§ ACTION ITEM
Update the data below by changing every "ha detto" to "ha scritto" and keeping all other text the same. Leave the pictures out of your version.

§ PROVIDED RECORDS
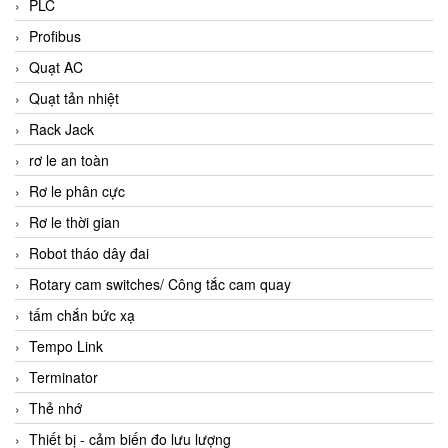
PLC
Profibus
Quạt AC
Quạt tản nhiệt
Rack Jack
rơ le an toàn
Rơ le phân cực
Rơ le thời gian
Robot tháo dây đai
Rotary cam switches/ Công tắc cam quay
tấm chắn bức xạ
Tempo Link
Terminator
Thẻ nhớ
Thiết bị - cảm biến đo lưu lượng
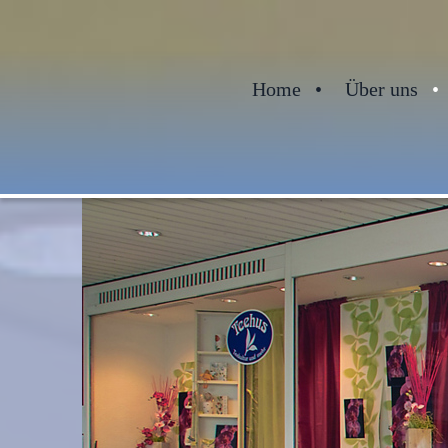
Home
Über uns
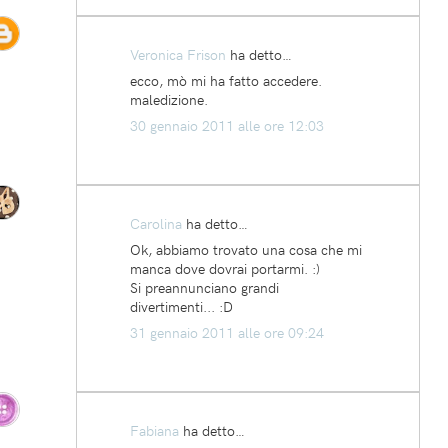
Veronica Frison
ha detto…
ecco, mò mi ha fatto accedere.
maledizione.
30 gennaio 2011 alle ore 12:03
Carolina
ha detto…
Ok, abbiamo trovato una cosa che mi
manca dove dovrai portarmi. :)
Si preannunciano grandi
divertimenti... :D
31 gennaio 2011 alle ore 09:24
Fabiana
ha detto…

§ TASK OUTPUT
PLC
Profibus
Quạt AC
Quạt tản nhiệt
Rack Jack
rơ le an toàn
Rơ le phân cực
Rơ le thời gian
Robot tháo dây đai
Rotary cam switches/ Công tắc cam quay
tấm chắn bức xạ
Tempo Link
Terminator
Thẻ nhớ
Thiết bị - cảm biến đo lưu lượng
Home
Über uns
Veronica Frison
ha scritto…
ecco, mò mi ha fatto accedere.
maledizione.
30 gennaio 2011 alle ore 12:03
Carolina
ha scritto…
Ok, abbiamo trovato una cosa che mi
manca dove dovrai portarmi. :)
Si preannunciano grandi
divertimenti... :D
31 gennaio 2011 alle ore 09:24
Fabiana
ha scritto…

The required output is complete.